Personal Stories – The Unchallengeable Man

Thursday, Jul 18th, 2019

He wasn’t supposed to be able to grow anything on this plot of land, but somehow, that is exactly what Al Montna did.

It was 1967, and following in his father’s footsteps, Al came back home to Northern California after college to give farming a shot.

His family owned some land south of Yuba City in Dingville, but it had been leased out to a tenant farmer named Cobb Saunders after Al’s father, Dutch, unexpectedly passed 10 years earlier.

It would have been reasonable to think Al would find a different career. After all, Dutch died of a heart attack just three months after a Christmastime flood destroyed the family farm.

But Dutch’s son was feeling confident that he had what it took. He asked Cobb for a good field so he could try his hand at rice farming.

“Cobb honored my father’s request by giving him the toughest field possible to turn a decent yield,” said Nicole Montna Van Vleck, President and CEO of Montna Farms.  “It was a plot of land that gave even the most experienced farmers a fit.”

Al was undeterred. “Challenge accepted” thought Al.

Cobb just assumed young Al would fail.

But he didn’t and instead, by that fall Al had long, luscious rice stalks sprouting from this unforgiving plot of earth. Cobb was left impressed.

In the decades that followed — Montna Family Farms would become a world-renowned producer of short-grain rice. But in those first few years, it was Al’s medium-grain rice, known as Calrose, that was the star of the family’s farm.

“Many would be satisfied with the success the farm was having, but our father wanted more,” adds Nicole.

“These lands can do more than just produce rice,” Al reckoned to family and friends.

As an avid waterfowl hunter, Al was dejected by the dismal number of birds he saw around his fields in the 1960s and 1970s.

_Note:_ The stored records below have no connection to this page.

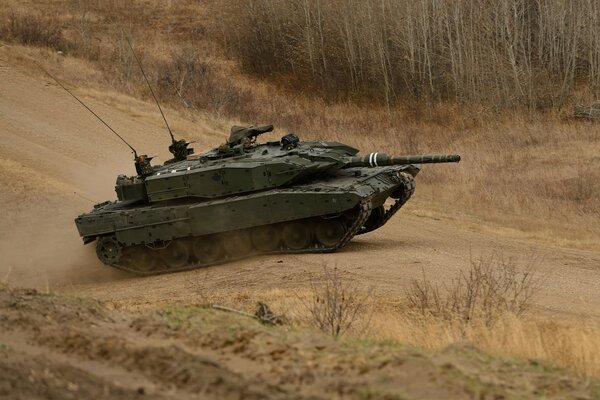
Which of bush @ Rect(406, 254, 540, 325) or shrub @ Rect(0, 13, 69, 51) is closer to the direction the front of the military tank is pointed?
the bush

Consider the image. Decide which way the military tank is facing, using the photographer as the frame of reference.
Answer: facing the viewer and to the right of the viewer

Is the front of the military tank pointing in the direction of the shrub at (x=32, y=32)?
no

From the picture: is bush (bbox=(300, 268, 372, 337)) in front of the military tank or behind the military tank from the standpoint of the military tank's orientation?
in front

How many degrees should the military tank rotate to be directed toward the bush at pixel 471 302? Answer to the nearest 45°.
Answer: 0° — it already faces it
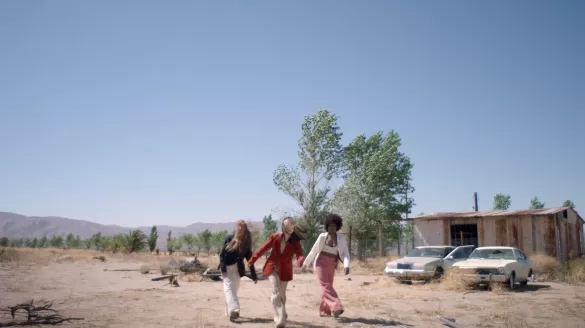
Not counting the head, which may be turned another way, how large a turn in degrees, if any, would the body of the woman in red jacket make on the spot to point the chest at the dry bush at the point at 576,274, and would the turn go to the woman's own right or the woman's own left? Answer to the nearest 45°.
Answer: approximately 135° to the woman's own left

He knew that the flames kept the birds away and destroyed much of their food source.

At the time, the cheapest and fastest way to decompose of remaining rice straw stubble after harvest was to simply burn it.  But the smoke did not bode well for the valley and its inhabitants.

Northern California was one of the top rice producing regions in the world, so change would not come easy, regardless of how smoky the air became.

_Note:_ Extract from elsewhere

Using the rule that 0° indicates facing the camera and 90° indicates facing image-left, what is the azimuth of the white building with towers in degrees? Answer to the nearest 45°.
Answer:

“He should have been discouraged by this seemingly daunting task, but of course, he took that as a challenge.”

It was the early 1980s and Montna began seeking partners to help in the crusade. A few neighboring farmers signed on as did the bird-loving Ducks Unlimited. A coalition had formed that would look for alternative ways to decompose the rice straw.

Their answer, as it turned out, had always been there, lapping at the river’s shore.

By flooding the fields with a few inches of water during the fall and winter, the remaining rice straw will wither away without polluting the skies.

“The water was a magnet for shorebirds and waterfowl alike. All of the sudden the rice fields looked like the wetlands that once covered the valley.”

Through this effort, the family had helped to create the first ever wildlife-friendly farmland in California. By the 2000s, Al no longer saw a handful of birds. He saw millions return to the valley each year.

A big reason for that is the food. Two-thirds of what these birds will need during the colder months can be found on farms like the Montna’s.

Deemed a success by conservationists, farmers and state agencies alike, it would seem the work would be over. But yet again, for the Montnas, it was not.

Led by Al’s daughters, Nicole and Michele, the family continues to push the family to think even bigger, or maybe more accurately, smaller, but with big results.

The family began to look at different rice to plant and now is a world-renowned grower of the short grain rice known as Tamanishiki. To the Japanese, it is the best rice you can produce. And for chefs, it might as well be called “white gold.”

From the Big Apple to South Beach to Sin City, Montna’s rice now serves as the bedding for some of the best nigiri rolls in the country.

And the rice is bagged just a short drive from that “terrible” plot of land that wasn’t supposed to grow much of anything at all. Let alone foster the growth of one of the most recognizable rice products in the restaurant industry.

But it’s not all business with the Montnas. That second small item underway, lies just beyond the riverbank.

California’s chinook salmon are struggling to survive as their population numbers are dwindling at an alarming rate.

“We knew we had to step up and do something and with the help of scientists at UC Davis and Cal Trout, we found an answer on our rice fields.”

In a place where you weren’t supposed to grow much, Al found a way to grow rice and provide a home for birds. Now, those same fields, under his daughters’ care, are helping fish on their journey to the Pacific Ocean.

“This display is quite dazzling. With a single scoop of water in a rice field, you will find thousands of tiny bugs darting to and fro.”

While the bugs may make you squirm, to a juvenile salmon, this is like a complimentary all-you-can-eat Las Vegas buffet.

Just with the water for the birds, this food for the fish could mean the difference between saving the salmon or not.

And as you’ve heard before. It isn’t really supposed to work. But somehow, it just might.